On the spur of the moment, David C. Prosser spent $10,000 bailing out an activist he had never met. He wrote a self-help book and started two businesses. In his 80s and 90s, he traveled frequently to Haiti to help residents access clean water.

Family members and friends remember Prosser, who died Feb. 24 at 94 at his Shorewood home, for his quirky innovations, grand gestures and astounding generosity.

"He was always kind of a renegade," said son Daniel.

"He was someone who pushed us to take risks, someone who was able to bring about compromise and creative thinking and make things happen," said the Rev. Steve Geckeler of Fort Collins, Colo., who calls Prosser his mentor.

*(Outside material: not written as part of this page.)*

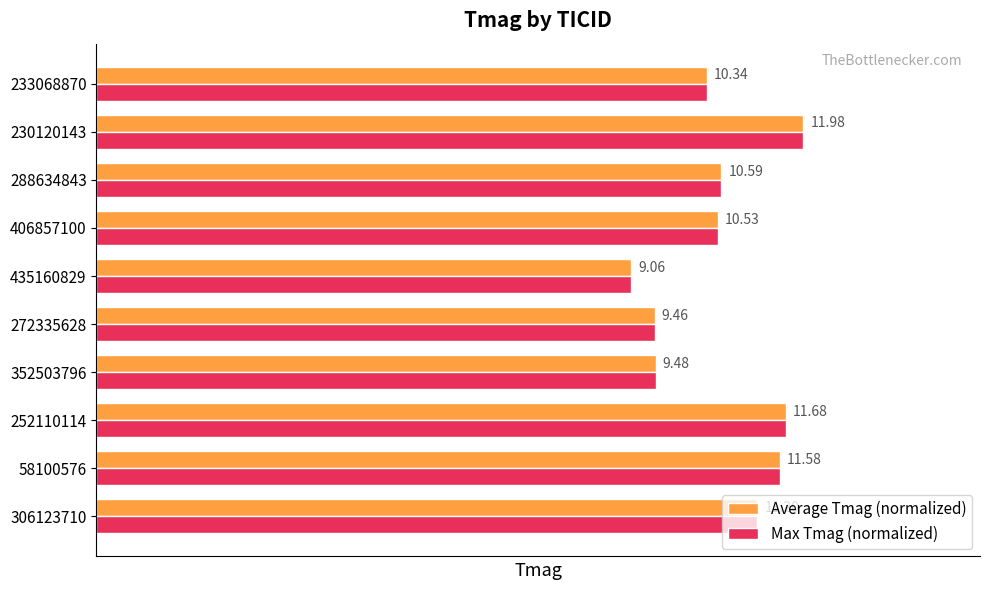

What are all the series names shown in the legend?

Average Tmag (normalized), Max Tmag (normalized)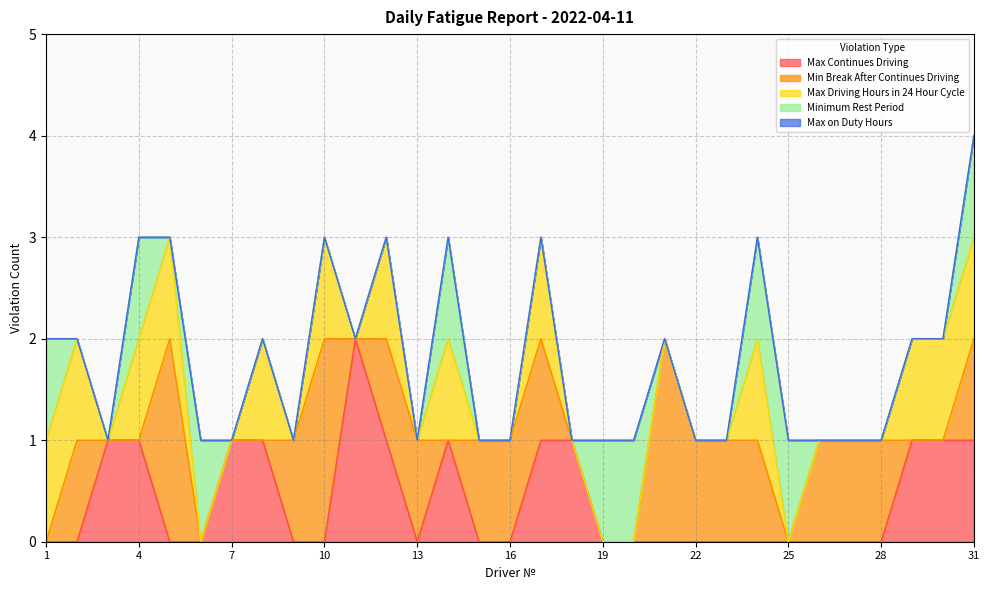

How many lines are shown in the chart?

5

In the early 1970s, Geckeler was serving at a Spanish-language church in East Harlem when he got a call from Prosser, whom he'd never met. Prosser persuaded Geckeler to move to Minnesota to serve as associate minister at St. Luke Presbyterian Church in Minnetonka and help oversee social justice projects.

The church had raised $200,000 toward a much-needed sanctuary. But at Prosser's suggestion, they instead contributed the money to charitable projects. They raised another $200,000 — far short of what they'd need for the sanctuary, but Prosser found an architect who would do it.

"The architect said, 'Yeah, I can do that, but on one condition,' " Geckeler said, in an anecdote that sounds like a fairy tale. "You've got to tell me, in three words, what you want. David said OK. It took them three months but they came up with the three words: Theater for action."

The sanctuary got built. "David was the guy who punched it all the way through," Geckeler said.

In 1973, Prosser heard that American Indian Movement leader Russell Means was jailed in St. Paul, awaiting trial for his involvement in a 71-day occupation of Wounded Knee. Others, including actor Marlon Brando, had contributed to his bail, but it was still $10,000 short.

"My dad said, 'Why don't we put up the money?' " Daniel Prosser said. They did. St. Luke Presbyterian later repaid Prosser his $10,000, though Prosser hadn't expected that.

He was a mechanical engineer at Green Giant and 3M, acquired a staffing service and founded a company that manages workers' compensation cases and an insurance firm. In 1979, he published "Peel Your Own Onion: How to Manage Your Life Like a Successful Small Business and Become Happier and More Productive."

With his daughter, Pamela, he was a co-founder and substantial investor in Hopkins-based Haiti Outreach. Even in his 90s, he made numerous trips to train Haitians to access clean water, she said. "It's not like going to Mexico; it's a very difficult trip," she said.

On Prosser's 90th birthday, he joined son Thomas and a friend on a fishing trip on Lake of the Woods. On the last day, just they were about to head home, Prosser caught a 12-pound walleye.

"We all gasped — it was gigantic," Thomas Prosser said. "It was the last fish he ever caught."

Immediately afterward, his pole fell into the lake and sank. "He sacrificed his pole to the lake he loved, and the lake gave him this giant fish."

Prosser was preceded in death by his wife, Margaret Feigal. Along with sons Thomas Prosser of Minnetrista and Daniel Prosser of Minneapolis, and daughter Pamela, survivors include children Polly Wolner of Rice Lake, Wis., and John Prosser of Mound; a sister, Betty Prosser of Oakland, Calif.; 14 grandchildren and seven great-grandchildren. Services have been held.